EXERCISE OBJECTIVE => Here are some records; copy every line that holds the word "writing".

Dataset entries =>

####

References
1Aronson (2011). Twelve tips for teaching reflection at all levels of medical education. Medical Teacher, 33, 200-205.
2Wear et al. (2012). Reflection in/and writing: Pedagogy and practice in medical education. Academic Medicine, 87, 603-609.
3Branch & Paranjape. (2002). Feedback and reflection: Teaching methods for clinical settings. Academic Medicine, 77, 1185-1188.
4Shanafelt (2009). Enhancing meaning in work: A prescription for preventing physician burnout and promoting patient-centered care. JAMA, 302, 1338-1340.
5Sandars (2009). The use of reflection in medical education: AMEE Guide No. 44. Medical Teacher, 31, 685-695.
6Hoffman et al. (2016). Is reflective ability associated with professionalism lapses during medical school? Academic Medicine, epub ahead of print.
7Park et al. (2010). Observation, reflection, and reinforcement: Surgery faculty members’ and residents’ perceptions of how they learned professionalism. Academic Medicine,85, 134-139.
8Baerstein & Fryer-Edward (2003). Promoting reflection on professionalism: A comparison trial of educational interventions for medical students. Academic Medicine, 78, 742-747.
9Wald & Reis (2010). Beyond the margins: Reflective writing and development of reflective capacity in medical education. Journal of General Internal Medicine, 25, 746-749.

####

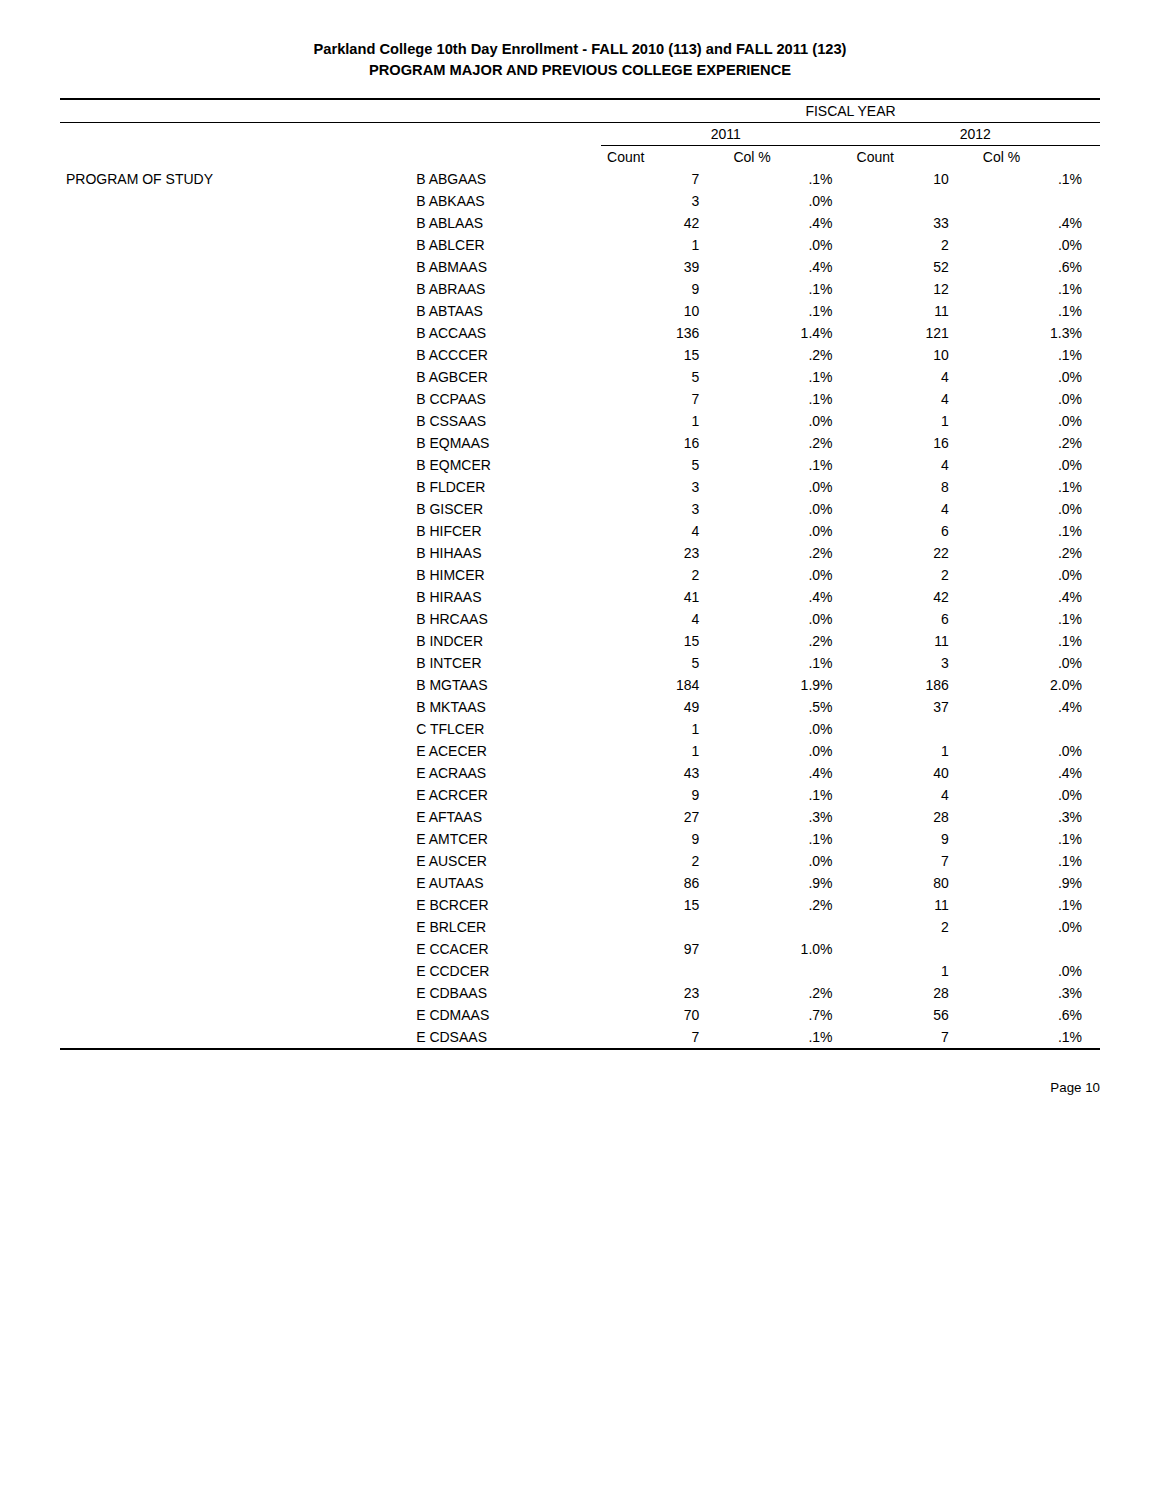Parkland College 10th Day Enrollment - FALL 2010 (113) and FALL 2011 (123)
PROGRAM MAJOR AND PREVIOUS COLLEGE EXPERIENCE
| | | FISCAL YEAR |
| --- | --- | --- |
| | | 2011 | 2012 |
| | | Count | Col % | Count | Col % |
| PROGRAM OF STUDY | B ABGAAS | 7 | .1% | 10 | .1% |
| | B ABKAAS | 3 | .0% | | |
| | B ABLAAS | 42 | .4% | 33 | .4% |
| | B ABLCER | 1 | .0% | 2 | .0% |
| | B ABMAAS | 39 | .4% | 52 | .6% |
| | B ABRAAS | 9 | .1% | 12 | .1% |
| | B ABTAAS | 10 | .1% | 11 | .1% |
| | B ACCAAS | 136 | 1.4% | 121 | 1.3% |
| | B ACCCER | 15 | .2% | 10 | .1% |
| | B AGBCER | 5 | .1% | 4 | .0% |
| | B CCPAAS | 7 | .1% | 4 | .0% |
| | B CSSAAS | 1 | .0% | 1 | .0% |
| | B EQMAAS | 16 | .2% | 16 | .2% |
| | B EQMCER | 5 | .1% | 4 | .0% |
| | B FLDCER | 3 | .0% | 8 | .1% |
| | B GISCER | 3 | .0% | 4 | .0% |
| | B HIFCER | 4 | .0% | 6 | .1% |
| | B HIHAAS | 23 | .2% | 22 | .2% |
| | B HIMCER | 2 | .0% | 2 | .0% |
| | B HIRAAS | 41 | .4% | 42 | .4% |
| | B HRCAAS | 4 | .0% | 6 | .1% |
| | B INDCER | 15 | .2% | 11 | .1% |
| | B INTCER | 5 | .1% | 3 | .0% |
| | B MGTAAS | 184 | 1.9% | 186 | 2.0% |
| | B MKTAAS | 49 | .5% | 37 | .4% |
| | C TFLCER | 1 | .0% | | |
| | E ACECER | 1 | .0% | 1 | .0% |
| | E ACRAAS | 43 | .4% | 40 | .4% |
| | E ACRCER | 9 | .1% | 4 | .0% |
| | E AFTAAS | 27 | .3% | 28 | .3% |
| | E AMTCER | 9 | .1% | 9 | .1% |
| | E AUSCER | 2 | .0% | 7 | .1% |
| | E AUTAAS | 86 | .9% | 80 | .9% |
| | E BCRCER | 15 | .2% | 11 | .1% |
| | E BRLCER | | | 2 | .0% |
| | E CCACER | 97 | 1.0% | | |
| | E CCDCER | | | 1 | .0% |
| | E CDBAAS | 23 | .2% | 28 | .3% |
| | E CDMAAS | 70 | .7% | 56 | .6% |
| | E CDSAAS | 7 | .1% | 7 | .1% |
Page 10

####

ANSWER SPACE =>
2Wear et al. (2012). Reflection in/and writing: Pedagogy and practice in medical education. Academic Medicine, 87, 603-609.
9Wald & Reis (2010). Beyond the margins: Reflective writing and development of reflective capacity in medical education. Journal of General Internal Medicine, 25, 746-749.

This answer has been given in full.